Le grand palindrome (1969).

Monovocalisme en e.

  Telles des chèvres en détresse, sept Mercédès-Benz vertes, les fenêtres crêpées de reps grège, descendent lentement West End Street et prennent sénestrement Temple Street vers les vertes venelles semées de hêtres et de frênes près desqelles se dresse, svelte et empesé en même temps, l’Evêché d’Exeter. Près de l’entrée des thermes, des gens s’empressent. Qels secrets recèlent ces fenêtres scellées ?
– Q’est-ce qe c’est ?
– C’est l’Excellence ! C’est l’Excellence l’évêqe !
– Z’êtes démente, c’est des vedettes! bêle, hébétée, qelqe mémère édentée.
– Let’s bet three pence ! C’est Mel Ferrer ! prétend qelqe benêt expert en westerns.
– Mes fesses ! C’est Peter Sellers ! démentent ensemble sept zèbres fervents de télé.
– Mel Ferrer ! Peter Sellers ! Never ! jette-je, excédé, c’est Bérengère de Brément-Brévent !

Les Revenentes, 1972.

Tautogramme.

Un tautogramme est une phrase dont tous les mots commencent par la même lettre.

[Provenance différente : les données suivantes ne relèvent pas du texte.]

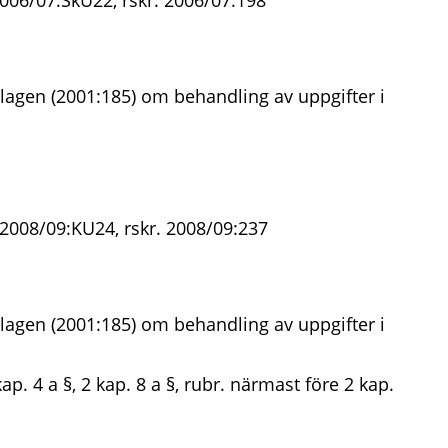
2006/07:SkU22, rskr. 2006/07:198
lagen (2001:185) om behandling av uppgifter i
 2008/09:KU24, rskr. 2008/09:237
lagen (2001:185) om behandling av uppgifter i
ap. 4 a §, 2 kap. 8 a §, rubr. närmast före 2 kap.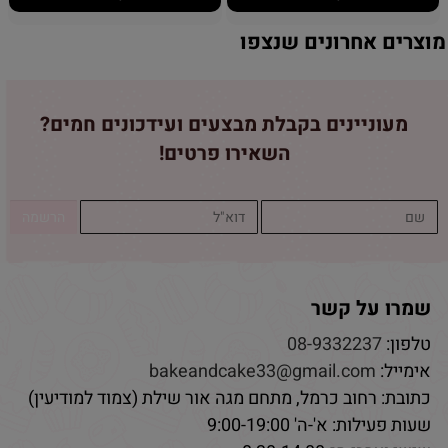
מוצרים אחרונים שנצפו
מעוניינים בקבלת מבצעים ועידכונים חמים?
השאירו פרטים!
שמרו על קשר
טלפון:
08-9332237
אימייל:
bakeandcake33@gmail.com
כתובת: רחוב כרמל, מתחם מגה אור שילת (צמוד למודיעין)
שעות פעילות: א'-ה' 9:00-19:00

  Ça commença comme ça : certaines calomnies circulaient concernant cinq conseillers civils coloniaux : contrats commerciaux complaisamment conclus, collaborateurs congédiés, comptabilités complexes camouflant certains corruptions crapuleuses, chantages comminatoires, concussions classiques…Croyant combattre ces charges confuses, cinquante commissaires-chefs comiquement conformes (cheveux châtain clair coupés courts, costume croisé, chemise couleur chair, cravate café crème, chaussures cloutées convenablement cirées) contactèrent certain colonel congolais causant couramment cubain.
  « Cherchez chez Célestin, Cinq Cours Clémenceau », chuchota ce centenaire cacochyme constamment convalescent, « car ce célèbre café-concert contrôle clandestinement ces combines criminelles. »
  Cinq commissaires chevronnés coururent courageusement Cours Clémenceau. Cependant, coïncidence curieuse, cinq catcheurs corpulents, cachés chez Célestins, complotaient contre cette civilisation capitaliste complètement corrompue. Ces citoyens comptaient canarder certain chef couronné considéré comme coupable. Commissaires certifiés contre champions casse-cou : choc colossal ! Ça castagna copieusement.
  Conclusion : cinquante clients contusionnés, cinq cardiaques commotionnés, cinq cadavres ! Ce chassé-croisé cauchemardesque chagrina chacun.
Chapitre cent-cinquante-cinq, 1981.

 

Questions :

  • Quel vous paraît être l'intérêt de ces écritures à contraintes ?
  • Exercez-vous dans de courts textes à chacun de ces exercices.